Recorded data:
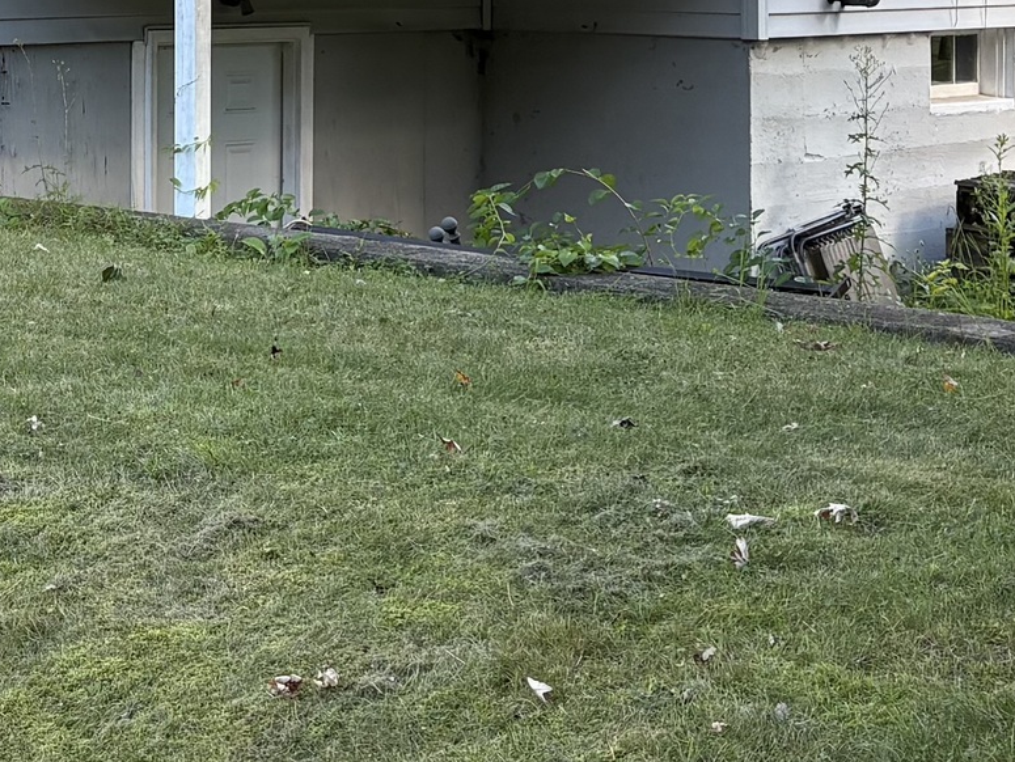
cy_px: -107
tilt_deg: +0.4
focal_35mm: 103
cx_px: -88
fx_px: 3022
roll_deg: -0.8
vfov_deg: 14.0
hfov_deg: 18.4
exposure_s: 1/334
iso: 64
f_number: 1.6
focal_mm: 5.96
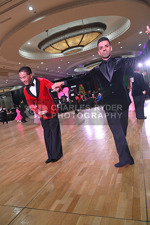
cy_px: 112
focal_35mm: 24
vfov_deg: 73.7
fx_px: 150
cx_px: 75
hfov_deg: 53.2
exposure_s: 1/400
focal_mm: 24
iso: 2500
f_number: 5
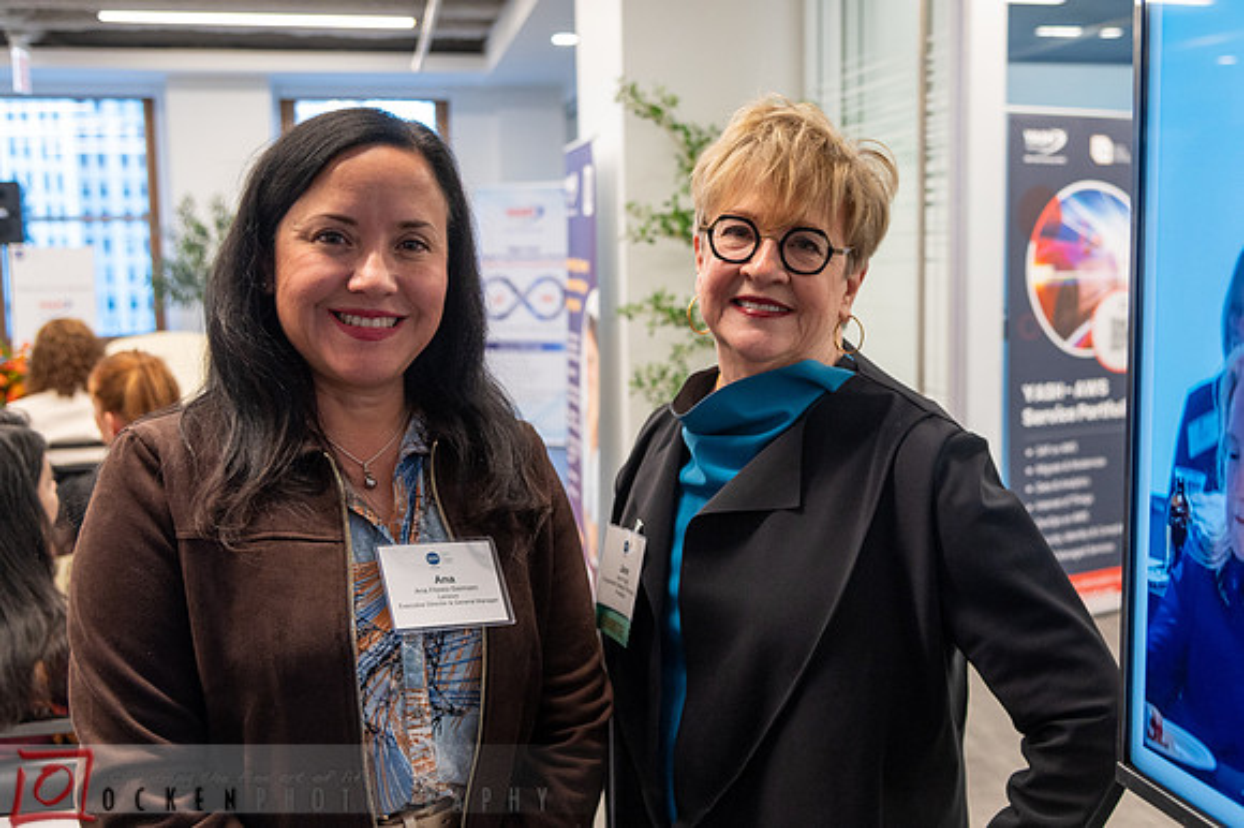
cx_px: 723
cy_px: 432
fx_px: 1408
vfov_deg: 32.8
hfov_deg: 47.5
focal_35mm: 41
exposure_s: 1/100
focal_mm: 34
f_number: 4
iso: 1600
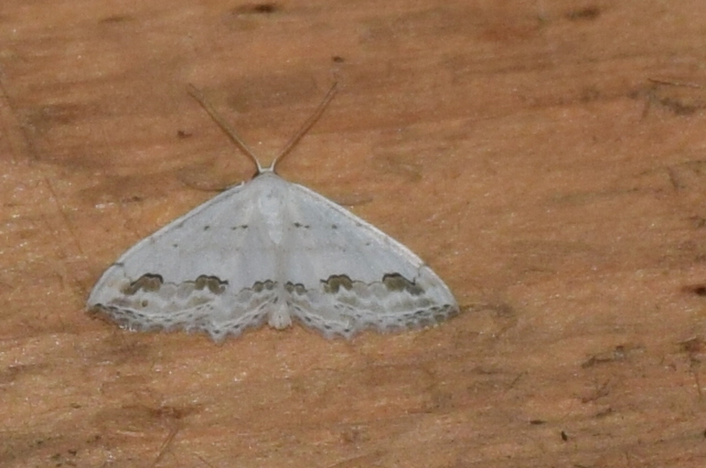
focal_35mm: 210
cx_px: 353
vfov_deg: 6.5
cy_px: 234
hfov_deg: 9.8
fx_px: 4110
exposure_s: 1/60
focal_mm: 140
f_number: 5.6
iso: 320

TASK REQUIREMENTS:
Repeat each record as given. No picture belongs in the copy.

RESPONSE AREA:
cy_px: -107
tilt_deg: +0.4
focal_35mm: 103
cx_px: -88
fx_px: 3022
roll_deg: -0.8
vfov_deg: 14.0
hfov_deg: 18.4
exposure_s: 1/334
iso: 64
f_number: 1.6
focal_mm: 5.96
cy_px: 112
focal_35mm: 24
vfov_deg: 73.7
fx_px: 150
cx_px: 75
hfov_deg: 53.2
exposure_s: 1/400
focal_mm: 24
iso: 2500
f_number: 5
cx_px: 723
cy_px: 432
fx_px: 1408
vfov_deg: 32.8
hfov_deg: 47.5
focal_35mm: 41
exposure_s: 1/100
focal_mm: 34
f_number: 4
iso: 1600
focal_35mm: 210
cx_px: 353
vfov_deg: 6.5
cy_px: 234
hfov_deg: 9.8
fx_px: 4110
exposure_s: 1/60
focal_mm: 140
f_number: 5.6
iso: 320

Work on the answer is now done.